Christian Fitness - Exercise is a Terrible Way to Lose Weight

Exercise is a Terrible Way to Lose Weight

Have I got your attention?

I know it sounds contrary to what you’ve been told your whole life. After all, if it’s a bad way to lose weight, what’s with all the gyms, fitness studios, and video-based workout programs? Running clubs? Jazzercise? Pilates? Treadmills and stationary bikes? None of it makes any difference?


And no.

The fact of the matter is, losing weight by exercise alone is not a good strategy. Let me explain.

Let’s say you weigh 160 pounds and you run 6 miles per hour. After one mile (i.e. 10 minutes), you will have burned roughly 120 calories. If you run for 30 minutes total, that’s 360 calories (120 x 3 = 360). Not bad. So what’s the problem?

Well, actually, there are several. First of all, calories consumed and calories burned change from day to day. One day you might eat 1,800 calories worth of food and the next day 2,200. 

Furthermore, your sleep changes, as do your other activity levels. There is no constant.

But for argument’s sake, let’s say that by some miracle you were able to achieve perfect calorie equilibrium day after day. You burned and consumed the exact same amount of calories, netting you a balance of zero at the end of 24 hours.

The fact of the matter is, losing weight by exercise alone is not a good strategy.

Then you started running four days a week. Assuming you weigh 160 pounds and run three miles at 6 mph like in the example above, you would burn 1,440 calories in a week ([120 x 3] x 4 = 1,440).

Sounds good until you understand that there are 3,500 calories in a single pound of fat. That means it will take roughly 2½ weeks to lose just one pound. ONE! And again, that assumes your calories in/out are exactly the same every day.

Yes, you could find more intense exercise options to help you burn more calories. But there’s another problem. 

When we exercise, a couple of things can happen. Pending the type of exercise, our hunger may actually increase. In fact, studies suggest that even thinking about exercise can lead to increased calorie consumption.

I notice a striking difference in my hunger when I exercise. It even corresponds to the type of exercise.

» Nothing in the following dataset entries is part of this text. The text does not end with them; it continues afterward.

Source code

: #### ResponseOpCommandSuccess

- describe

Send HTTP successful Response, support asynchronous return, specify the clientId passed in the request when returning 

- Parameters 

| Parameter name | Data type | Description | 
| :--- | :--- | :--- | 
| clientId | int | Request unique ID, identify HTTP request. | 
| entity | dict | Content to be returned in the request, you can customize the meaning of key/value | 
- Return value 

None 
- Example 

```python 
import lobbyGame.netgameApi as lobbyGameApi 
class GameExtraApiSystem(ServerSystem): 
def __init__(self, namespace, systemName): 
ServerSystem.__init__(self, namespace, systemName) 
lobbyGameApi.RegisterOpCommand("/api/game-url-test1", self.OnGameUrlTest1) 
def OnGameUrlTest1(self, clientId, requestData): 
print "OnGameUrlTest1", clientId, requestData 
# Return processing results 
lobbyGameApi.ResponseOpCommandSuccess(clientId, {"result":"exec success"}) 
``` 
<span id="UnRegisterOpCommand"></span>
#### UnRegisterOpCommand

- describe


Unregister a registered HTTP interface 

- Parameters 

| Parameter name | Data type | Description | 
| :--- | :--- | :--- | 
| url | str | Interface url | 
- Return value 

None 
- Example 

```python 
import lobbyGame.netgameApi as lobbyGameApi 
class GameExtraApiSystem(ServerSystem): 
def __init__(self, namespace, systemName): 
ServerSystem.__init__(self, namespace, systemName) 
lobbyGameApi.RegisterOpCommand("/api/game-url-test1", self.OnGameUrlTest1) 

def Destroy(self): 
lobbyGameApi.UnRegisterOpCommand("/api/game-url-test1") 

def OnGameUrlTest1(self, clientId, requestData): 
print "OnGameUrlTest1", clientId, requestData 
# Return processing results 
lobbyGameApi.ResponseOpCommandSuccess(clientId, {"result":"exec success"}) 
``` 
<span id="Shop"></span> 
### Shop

Strength training makes my hunger increase a lot more than shorter bouts of cardio.

When our appetite increases, we have to be careful not to overcompensate with extra food or we will undo the benefit of burning the calories. Easier said than done.

The other issue when using exercise to lose weight is the trap of rewarding ourselves with extra food. We’ve all done it. “I biked today so I deserve a second dessert.” It’s one of the several nutritional lies we tell ourselves. This habitual behavior, at best, takes us back to square one.

More likely the case is that we will overestimate the number of calories we burned and underestimate the number of calories we consumed. It’s human nature. It’s also the formula for a calorie surplus, quite the opposite of what we are seeking. 

All that said, this is not a license to quit exercising! Quite the contrary. We were created to move and be active. God gave us amazing bodies, intending for us to do amazing things with them. 

We do, however, need to change our mindset on the primary purpose of exercise. We should exercise so that we will be healthier physically, emotionally, mentally, and spiritually.

Now building healthier bodies, for many, includes the need to shed fat. I get that. And if you want to get the most bang for your buck with exercise, you need to focus on building muscle by strength training. But again, our focus of strength training should be to get healthier, not skinnier.

Let’s say you are exercising and are reasonably strong, but want the scale to move. If that’s the case, you need to focus on your nutrition. What you put in your mouth is the most important determinate on your weight. And the easiest to manage from an effort standpoint.

For example, what if you cut out the mid-morning bottle of Mountain Dew? Not only are you saving yourself 290 calories, you have freed up an extra 25-minute run to burn off those calories to get you back to zero. Eating healthier adds years to your life and hours to your day. 

In 12 days of no Mountain Dew, assuming all other variables stayed the same, you’d shed your first pound (not to mention saved some money). Unlike our first example, we lost one pound in less than two weeks and we did it without doing anything extra… but by merely removing one item from our diets.

May not sound like much until you realize that after one year, you would lose 30 pounds. THIRTY POUNDS! 

Want to shed that same amount of weight by running rather than giving up The Dew? Hope you’re ready to carve out 146 hours of your busy schedule so you can run 875 miles (the distance from New York, New York to St. Louis, Missouri)! 

You see why exercise is such a terrible way to lose weight? It’s just not enough on its own.

It is, however, essential if you want to create a healthier body. You’ll build stronger bones, stronger muscles, stronger mind, and a stronger heart. 

You’ll decrease the likelihood of injury, sickness, and disease.

You’ll feel better, look better, and sleep better.

And most importantly, you’ll have more energy, ability, and opportunities to serve others. 

Therefore, make every effort to exercise. But also pair it with good nutrition, solid sleep, and never mistake the purpose for our fitness.

Our bodies are not our own. Let us be faithful in caring for them in order that we might care for others and honor our great God.